Dataset entries

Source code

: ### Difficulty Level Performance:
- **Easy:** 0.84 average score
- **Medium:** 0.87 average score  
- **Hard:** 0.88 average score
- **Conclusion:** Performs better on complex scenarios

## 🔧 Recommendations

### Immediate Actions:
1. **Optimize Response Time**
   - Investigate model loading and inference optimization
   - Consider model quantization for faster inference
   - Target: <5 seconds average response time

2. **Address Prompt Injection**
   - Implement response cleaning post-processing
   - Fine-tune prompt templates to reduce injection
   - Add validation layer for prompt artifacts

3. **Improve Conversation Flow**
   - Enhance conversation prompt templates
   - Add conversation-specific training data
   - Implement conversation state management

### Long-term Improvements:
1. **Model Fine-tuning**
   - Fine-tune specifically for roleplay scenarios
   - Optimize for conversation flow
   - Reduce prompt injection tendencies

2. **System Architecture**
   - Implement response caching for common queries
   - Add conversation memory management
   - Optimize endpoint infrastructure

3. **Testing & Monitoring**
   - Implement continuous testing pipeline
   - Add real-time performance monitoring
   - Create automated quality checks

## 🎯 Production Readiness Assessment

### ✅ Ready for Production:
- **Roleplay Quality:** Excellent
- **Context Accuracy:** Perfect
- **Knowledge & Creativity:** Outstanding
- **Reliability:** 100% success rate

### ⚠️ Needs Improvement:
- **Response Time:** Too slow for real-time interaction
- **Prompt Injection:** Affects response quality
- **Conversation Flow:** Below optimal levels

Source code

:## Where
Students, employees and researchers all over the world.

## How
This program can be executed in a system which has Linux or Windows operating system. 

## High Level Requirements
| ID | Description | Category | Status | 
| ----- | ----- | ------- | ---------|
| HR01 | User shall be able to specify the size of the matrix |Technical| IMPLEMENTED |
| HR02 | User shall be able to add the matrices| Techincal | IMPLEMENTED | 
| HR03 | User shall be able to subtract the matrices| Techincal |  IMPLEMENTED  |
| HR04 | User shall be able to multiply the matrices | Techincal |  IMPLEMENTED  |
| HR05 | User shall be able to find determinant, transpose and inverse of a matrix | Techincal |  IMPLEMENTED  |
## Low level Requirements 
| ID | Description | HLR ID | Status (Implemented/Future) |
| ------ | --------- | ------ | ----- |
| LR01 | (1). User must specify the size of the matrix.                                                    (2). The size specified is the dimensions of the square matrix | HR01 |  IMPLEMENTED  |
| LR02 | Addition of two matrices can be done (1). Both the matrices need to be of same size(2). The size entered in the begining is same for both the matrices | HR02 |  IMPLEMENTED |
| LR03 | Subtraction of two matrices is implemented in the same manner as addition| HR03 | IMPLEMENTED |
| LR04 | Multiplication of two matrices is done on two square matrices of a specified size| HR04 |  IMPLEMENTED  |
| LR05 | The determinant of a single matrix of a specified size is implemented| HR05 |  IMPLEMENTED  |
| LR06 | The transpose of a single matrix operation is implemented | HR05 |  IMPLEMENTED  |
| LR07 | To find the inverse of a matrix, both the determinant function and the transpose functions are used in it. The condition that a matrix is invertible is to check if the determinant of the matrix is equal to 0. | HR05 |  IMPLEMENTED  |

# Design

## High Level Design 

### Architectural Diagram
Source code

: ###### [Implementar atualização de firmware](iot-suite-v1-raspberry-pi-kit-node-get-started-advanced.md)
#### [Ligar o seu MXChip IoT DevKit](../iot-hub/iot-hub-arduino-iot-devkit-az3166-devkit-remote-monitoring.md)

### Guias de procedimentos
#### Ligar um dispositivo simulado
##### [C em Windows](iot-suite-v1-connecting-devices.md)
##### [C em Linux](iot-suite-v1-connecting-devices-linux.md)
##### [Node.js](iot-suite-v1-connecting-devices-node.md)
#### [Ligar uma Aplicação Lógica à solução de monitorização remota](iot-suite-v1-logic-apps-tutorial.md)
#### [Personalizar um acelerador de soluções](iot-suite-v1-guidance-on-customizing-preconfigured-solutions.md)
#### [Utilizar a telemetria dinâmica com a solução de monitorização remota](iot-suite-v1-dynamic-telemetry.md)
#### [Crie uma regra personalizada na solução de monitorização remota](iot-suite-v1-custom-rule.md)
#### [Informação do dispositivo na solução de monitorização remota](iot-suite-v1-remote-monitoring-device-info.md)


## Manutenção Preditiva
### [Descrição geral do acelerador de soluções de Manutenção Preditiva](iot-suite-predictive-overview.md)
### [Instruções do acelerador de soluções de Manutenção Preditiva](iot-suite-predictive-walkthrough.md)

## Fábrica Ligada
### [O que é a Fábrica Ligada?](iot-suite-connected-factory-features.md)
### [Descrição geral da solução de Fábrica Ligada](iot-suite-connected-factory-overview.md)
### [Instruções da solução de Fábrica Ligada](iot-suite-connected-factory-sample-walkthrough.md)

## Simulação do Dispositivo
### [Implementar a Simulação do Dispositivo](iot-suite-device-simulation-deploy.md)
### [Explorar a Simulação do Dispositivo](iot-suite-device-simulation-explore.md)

* [Task instructions]: Copy out the data above word for word, starting at its first line and ending with the line that contains "1. **Optimize Response Time**".

* [Your response]:
Source code

: ### Difficulty Level Performance:
- **Easy:** 0.84 average score
- **Medium:** 0.87 average score  
- **Hard:** 0.88 average score
- **Conclusion:** Performs better on complex scenarios

## 🔧 Recommendations

### Immediate Actions:
1. **Optimize Response Time**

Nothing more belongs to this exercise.